NEW YORK: The president of the United Nations General Assembly, Maria Espinosa, introduced the concept of “minga” to the packed audience at the organization’s HQ on East 44th Street in New York; but an hour later President Donald Trump had reasserted his own view of the world, under the “Maga” banner.
Opening the first day of the UN general debate — the centerpiece of the organization’s annual get together — Espinosa, from Ecuador, explained that minga was a principle by which the people of the Andes lived their lives. Its main tenet was the principle of living and working together in harmony for the betterment of all — an idea sure to win approval at the UN.
With minga the world could solve the big issues it faces, from gender inequality through the environment down to peace and security.
Trump had his own ideas for solving those very same problems, but they owed little to the minga philosophy. Instead, he saw the world through the prism of “strong independent nations” which together would advance the state of mankind.
And, as he made clear, the US was the leader of this band of nation, so his oft-declared amibition of “making America great again” (Maga) would bring the rest of the world along with it to greatness.
“Inside everyone listening here today is the heart of a patriot, filled with the passion that inspired reform and revolutions, economic good, technological progress and works of art. Sovereign independent nations are the only vehicles where freedom, democracy and peace have been enhanced. So we have to protect them,” the president explained.

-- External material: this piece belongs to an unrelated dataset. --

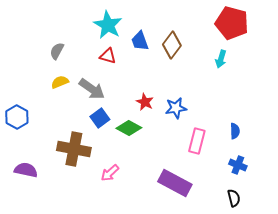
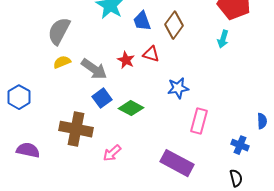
gray semicircle: (57, 51) -> (59, 31), size x1.6
red triangle: (108, 56) -> (151, 54), moved
red star: (145, 102) -> (126, 60), moved
blue semicircle: (235, 131) -> (262, 121), moved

Not everyone in the audience agreed with Trump’s unilateral view of the world, nor with America’s perceived role in it.
Before he had taken the podium — in presidential dark grey suit, white shirt and long red tie — the two previous speakers had stressed the traditional UN values of collectivism and multilateralism, and received warm applause from the delegates for doing so.
Two South American leaders, President Michel Timer of Brazil and President Lenin Moreno of Ecuador, both talked about the challenges of multilateralism, and obliquely criticized the US over its long-running embargo of Cuba, as well as what they said was the role of American banks in dominating their economies, to the detriment of their people.
The UN Secretary-General, Antonio Guterres, said that multilateralism was “under fire exactly when we need it the most, and, in contrast to Trump’s later comments about trade deficits, explained that what the world was really suffering from was a “trust deficit”, which could sink the international order in a bloody quagmire similar to the First World War.
President Trump made light of such dire warnings. In fact, he was adamant that the future was good, with a booming US economy, strong stock markets, full employment, tax reform and increased see spending on the US military.
“In the two years of my presidency, we have seen more progress that almost any other administration in the history of this country,” he said. The delegates murmured in response.